Я утверждаю, что величайшую опасность для рода человеческого представляют сейчас выпестованные гувернантками умы, которые, по-видимому, монополизировали иностранные ведомства всего мира, а отношения людей представляют себе как игру между огромными, по-детски туманными абстракциями, которые мы зовем нациями. Некоторые говорят, что причины войны, по крайней мере в наши дни, — экономические. Это слишком разумно. Причины гораздо более призрачны. Такие люди, как Грей, Керзон, Тиррелл, предстают перед миром в очень недурном виде, но грубая правда — в том, что по образованию и по неумению подвергнуть хоть что-то критике они — слабоумные младенцы, которых надо учить начаткам человеческой экологии или признать невменяемыми и изолировать, как слабоумных, которые не пригодны к государственной службе.

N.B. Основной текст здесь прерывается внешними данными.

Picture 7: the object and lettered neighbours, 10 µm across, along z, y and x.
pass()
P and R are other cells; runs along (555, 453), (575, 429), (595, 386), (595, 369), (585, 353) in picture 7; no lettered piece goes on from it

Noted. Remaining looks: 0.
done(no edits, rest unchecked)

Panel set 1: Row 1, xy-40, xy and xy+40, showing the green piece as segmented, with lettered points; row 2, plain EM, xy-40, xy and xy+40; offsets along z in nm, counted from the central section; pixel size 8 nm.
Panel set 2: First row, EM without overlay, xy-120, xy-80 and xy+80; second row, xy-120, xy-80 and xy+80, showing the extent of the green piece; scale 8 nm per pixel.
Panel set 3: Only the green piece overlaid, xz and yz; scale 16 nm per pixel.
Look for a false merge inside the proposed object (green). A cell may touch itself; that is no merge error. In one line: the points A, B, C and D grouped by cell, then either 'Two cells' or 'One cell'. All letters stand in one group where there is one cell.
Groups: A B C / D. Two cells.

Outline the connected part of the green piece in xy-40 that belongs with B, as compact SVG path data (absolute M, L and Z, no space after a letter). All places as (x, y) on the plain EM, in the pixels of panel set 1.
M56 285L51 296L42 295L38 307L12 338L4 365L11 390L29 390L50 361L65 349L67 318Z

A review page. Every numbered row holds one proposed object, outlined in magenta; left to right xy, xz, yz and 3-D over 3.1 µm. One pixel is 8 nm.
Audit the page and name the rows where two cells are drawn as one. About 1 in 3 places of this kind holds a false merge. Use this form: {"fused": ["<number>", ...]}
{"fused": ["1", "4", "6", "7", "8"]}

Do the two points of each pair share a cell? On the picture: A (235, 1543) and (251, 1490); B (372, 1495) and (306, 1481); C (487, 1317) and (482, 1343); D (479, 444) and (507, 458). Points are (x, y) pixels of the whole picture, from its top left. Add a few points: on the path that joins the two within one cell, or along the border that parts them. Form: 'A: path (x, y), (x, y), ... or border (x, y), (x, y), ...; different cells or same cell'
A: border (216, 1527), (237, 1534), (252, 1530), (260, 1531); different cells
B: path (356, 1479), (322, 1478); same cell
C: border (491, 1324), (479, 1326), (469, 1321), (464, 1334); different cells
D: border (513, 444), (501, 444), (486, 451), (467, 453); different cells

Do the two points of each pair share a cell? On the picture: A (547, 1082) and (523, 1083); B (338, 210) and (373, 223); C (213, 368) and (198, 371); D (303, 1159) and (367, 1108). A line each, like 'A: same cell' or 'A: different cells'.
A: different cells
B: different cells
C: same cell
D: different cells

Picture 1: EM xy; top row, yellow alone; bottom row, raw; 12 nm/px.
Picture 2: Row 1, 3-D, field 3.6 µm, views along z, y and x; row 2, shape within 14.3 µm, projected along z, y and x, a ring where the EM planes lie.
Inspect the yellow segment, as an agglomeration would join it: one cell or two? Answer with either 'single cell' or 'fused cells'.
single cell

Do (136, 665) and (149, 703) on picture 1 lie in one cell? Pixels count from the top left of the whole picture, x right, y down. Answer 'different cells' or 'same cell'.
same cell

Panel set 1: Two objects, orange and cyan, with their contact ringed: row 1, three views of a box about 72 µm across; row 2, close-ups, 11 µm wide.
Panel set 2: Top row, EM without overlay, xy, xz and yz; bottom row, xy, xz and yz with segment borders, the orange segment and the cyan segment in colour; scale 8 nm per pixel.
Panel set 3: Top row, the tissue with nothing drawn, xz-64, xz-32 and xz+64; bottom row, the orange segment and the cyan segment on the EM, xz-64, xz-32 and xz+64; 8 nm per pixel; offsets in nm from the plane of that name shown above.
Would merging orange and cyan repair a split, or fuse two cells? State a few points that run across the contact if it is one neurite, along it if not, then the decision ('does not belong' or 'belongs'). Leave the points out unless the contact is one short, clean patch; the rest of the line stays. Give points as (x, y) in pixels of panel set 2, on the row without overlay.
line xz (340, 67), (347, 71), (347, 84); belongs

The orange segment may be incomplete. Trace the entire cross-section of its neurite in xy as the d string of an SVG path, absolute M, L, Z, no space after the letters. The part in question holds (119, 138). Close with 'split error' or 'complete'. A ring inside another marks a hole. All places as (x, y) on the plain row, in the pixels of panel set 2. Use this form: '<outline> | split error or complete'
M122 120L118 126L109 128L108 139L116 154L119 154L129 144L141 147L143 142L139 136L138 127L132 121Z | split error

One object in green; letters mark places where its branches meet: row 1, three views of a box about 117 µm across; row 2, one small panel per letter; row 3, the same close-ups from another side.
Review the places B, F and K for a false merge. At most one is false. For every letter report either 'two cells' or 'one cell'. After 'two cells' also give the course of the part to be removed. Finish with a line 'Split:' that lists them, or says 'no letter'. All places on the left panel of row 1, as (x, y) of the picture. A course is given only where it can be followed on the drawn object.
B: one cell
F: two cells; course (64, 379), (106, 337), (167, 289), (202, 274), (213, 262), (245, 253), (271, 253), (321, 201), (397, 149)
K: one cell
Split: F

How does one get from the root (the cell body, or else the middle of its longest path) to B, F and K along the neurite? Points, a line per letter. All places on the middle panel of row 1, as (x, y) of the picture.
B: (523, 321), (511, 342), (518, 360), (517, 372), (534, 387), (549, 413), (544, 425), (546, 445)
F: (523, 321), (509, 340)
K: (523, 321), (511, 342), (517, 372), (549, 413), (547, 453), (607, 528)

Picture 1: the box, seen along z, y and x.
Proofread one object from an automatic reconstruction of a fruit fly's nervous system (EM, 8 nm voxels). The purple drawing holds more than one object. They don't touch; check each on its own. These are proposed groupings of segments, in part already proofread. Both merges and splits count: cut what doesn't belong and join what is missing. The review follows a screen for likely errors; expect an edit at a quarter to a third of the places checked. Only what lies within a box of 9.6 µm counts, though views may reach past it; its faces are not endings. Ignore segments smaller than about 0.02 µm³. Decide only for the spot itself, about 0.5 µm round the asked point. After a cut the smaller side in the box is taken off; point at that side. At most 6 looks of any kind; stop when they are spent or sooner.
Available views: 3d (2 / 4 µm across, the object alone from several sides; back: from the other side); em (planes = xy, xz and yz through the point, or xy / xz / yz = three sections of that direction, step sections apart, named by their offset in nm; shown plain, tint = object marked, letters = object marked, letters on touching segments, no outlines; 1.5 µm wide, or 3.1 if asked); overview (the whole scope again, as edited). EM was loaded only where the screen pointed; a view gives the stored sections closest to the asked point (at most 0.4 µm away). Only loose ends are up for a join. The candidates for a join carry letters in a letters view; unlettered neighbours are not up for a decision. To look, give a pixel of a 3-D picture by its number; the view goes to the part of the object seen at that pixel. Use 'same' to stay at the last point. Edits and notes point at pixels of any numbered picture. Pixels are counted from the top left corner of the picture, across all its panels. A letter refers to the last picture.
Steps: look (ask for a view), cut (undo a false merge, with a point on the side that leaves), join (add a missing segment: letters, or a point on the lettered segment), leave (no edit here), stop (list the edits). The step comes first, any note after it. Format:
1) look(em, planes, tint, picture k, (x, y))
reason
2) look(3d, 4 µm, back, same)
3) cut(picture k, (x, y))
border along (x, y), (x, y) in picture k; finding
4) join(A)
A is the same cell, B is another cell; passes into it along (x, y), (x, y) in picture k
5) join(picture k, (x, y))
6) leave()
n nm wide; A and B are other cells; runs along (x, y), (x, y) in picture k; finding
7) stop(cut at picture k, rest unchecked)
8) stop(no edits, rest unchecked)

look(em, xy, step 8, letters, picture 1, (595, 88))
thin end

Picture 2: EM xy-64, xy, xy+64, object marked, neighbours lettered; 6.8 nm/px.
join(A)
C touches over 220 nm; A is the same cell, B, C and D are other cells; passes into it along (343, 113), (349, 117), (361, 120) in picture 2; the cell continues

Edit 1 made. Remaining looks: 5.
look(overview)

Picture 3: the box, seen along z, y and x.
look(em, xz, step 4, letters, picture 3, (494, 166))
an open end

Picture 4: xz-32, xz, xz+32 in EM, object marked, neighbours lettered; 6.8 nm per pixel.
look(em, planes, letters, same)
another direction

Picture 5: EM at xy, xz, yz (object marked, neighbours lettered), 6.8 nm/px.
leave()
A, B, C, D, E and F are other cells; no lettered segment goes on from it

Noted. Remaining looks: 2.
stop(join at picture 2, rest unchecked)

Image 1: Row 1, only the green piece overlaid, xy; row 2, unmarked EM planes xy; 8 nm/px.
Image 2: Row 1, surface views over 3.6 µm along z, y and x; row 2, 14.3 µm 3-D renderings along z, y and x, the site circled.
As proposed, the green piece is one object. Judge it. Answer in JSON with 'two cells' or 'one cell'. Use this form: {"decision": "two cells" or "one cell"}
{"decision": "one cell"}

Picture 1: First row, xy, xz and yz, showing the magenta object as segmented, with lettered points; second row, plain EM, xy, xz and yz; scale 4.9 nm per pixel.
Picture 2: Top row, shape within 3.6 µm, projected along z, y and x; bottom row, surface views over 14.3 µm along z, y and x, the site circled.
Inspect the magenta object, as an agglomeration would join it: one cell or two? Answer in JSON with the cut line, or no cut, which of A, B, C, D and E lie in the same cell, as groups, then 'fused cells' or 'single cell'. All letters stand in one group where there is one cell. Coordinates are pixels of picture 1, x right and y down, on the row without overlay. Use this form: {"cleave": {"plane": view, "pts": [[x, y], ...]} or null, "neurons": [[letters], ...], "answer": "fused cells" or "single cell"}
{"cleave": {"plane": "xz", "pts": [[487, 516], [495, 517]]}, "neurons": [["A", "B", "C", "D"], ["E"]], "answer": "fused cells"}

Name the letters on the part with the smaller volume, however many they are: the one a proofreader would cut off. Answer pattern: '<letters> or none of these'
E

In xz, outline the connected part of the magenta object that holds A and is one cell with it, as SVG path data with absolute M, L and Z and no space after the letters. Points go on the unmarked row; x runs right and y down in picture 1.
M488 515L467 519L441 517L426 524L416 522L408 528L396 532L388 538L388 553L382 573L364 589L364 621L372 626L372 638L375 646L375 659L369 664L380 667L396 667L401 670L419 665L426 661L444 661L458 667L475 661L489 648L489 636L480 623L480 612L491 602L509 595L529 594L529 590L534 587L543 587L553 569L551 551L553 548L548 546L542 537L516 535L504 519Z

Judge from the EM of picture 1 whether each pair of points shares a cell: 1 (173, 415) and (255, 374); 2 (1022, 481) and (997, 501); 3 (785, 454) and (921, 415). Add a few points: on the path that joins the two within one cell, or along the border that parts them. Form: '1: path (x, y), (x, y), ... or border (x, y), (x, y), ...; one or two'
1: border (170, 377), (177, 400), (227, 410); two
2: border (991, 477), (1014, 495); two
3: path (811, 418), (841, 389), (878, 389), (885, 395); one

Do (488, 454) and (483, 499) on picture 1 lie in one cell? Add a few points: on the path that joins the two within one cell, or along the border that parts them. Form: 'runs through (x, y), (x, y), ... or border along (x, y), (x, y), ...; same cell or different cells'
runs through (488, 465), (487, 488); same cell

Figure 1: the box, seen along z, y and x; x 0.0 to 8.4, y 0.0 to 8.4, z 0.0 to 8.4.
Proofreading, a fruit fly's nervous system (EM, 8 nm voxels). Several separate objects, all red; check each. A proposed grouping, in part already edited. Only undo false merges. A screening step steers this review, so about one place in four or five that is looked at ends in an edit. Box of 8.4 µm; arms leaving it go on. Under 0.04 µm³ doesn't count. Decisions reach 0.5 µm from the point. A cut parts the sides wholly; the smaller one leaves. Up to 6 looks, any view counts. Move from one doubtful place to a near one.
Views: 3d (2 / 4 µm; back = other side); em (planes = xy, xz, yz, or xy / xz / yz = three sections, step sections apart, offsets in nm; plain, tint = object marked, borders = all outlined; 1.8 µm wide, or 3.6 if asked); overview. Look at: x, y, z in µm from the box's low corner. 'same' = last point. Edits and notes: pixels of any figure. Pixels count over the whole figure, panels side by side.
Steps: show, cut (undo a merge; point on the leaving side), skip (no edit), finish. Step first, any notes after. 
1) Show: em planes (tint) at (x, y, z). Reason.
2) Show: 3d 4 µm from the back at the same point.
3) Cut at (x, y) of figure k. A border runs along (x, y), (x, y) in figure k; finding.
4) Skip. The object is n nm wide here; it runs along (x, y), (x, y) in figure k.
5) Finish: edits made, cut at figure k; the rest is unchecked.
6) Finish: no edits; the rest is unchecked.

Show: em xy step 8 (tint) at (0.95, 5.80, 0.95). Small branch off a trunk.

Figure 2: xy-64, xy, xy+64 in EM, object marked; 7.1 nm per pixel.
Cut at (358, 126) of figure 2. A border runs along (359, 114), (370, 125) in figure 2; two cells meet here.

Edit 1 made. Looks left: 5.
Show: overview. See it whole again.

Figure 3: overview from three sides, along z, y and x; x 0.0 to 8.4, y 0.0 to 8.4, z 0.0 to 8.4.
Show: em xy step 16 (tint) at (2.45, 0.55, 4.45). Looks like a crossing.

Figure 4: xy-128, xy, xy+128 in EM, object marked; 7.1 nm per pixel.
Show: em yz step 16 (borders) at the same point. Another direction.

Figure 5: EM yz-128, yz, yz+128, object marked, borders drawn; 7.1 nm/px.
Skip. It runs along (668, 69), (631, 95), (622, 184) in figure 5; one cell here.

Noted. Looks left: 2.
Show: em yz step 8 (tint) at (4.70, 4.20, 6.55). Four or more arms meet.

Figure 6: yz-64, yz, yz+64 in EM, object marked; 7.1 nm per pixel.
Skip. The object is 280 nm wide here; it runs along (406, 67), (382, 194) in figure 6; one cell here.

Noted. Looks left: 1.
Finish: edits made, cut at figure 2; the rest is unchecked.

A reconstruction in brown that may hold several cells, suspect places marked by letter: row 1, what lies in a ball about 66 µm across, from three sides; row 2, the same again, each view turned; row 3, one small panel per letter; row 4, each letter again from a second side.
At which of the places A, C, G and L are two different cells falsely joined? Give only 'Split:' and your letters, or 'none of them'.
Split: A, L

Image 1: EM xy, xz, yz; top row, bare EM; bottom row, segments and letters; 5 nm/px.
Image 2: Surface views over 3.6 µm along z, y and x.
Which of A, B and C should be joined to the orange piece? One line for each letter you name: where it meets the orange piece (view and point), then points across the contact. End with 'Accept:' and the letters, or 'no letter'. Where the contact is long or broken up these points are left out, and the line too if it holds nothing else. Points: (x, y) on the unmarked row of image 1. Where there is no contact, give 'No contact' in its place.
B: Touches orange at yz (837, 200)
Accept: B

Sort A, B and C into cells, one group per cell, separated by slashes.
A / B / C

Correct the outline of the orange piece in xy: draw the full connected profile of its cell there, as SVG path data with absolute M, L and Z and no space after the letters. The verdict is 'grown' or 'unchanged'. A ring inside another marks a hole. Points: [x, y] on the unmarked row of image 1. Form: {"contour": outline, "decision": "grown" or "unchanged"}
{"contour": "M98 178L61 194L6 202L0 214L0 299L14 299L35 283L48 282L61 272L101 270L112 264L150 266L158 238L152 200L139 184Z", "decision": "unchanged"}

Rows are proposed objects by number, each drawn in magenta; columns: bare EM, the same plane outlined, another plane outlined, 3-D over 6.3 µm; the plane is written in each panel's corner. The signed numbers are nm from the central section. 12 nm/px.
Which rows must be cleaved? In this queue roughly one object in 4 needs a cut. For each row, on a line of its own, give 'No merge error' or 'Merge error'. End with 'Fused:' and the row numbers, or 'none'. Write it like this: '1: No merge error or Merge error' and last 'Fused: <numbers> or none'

Другим выдающимся человеком, с которым в канун Великой войны мне довелось обмениваться мнениями, был Бальфур, «мистер Артур». Как правило, мы встречались в Стэнвее, в Тэплоу-Корте, и в разных лондонских домах. Он, во всяком случае, выгодно возвышался над уровнем детской, где царит гувернантка. Так и чувствовалось, что он умен, рядовых соратников это даже смущало. Ум у него был активный и любознательный. Ему понравились мои ранние книги, и благодаря ему и Касту я узнал кое-что о людях, которые объединялись вокруг него и леди Мэри Элчо, о «Душах». Это тоже было что-то вроде «Легального заговора». Они пытались уйти от самодовольной тупости и уклончивой мещанской порочности, которые отличают Англию конца века, пытались по-новому увидеть жизнь. Бальфур вырос в атмосфере научной мысли; Фрэнсис Бальфур{327}, его младший брат, был превосходным биологом, чей «Учебник эмбриологии» первым оповестил меня о существовании этого семейства. У Артура совершенно не было мощной энергии Теодора Рузвельта; то был долговязый, непритязательный, хотя и потакающий своим слабостям холостяк. На образцового британского джентльмена он походил еще более, чем сэр Эдвард Грей. Он был так богат, так знатен и так хорошо пристроен, что некоторая отчужденность от пыльных, тяжких склок, которыми полна повседневность, вошла у него в привычку.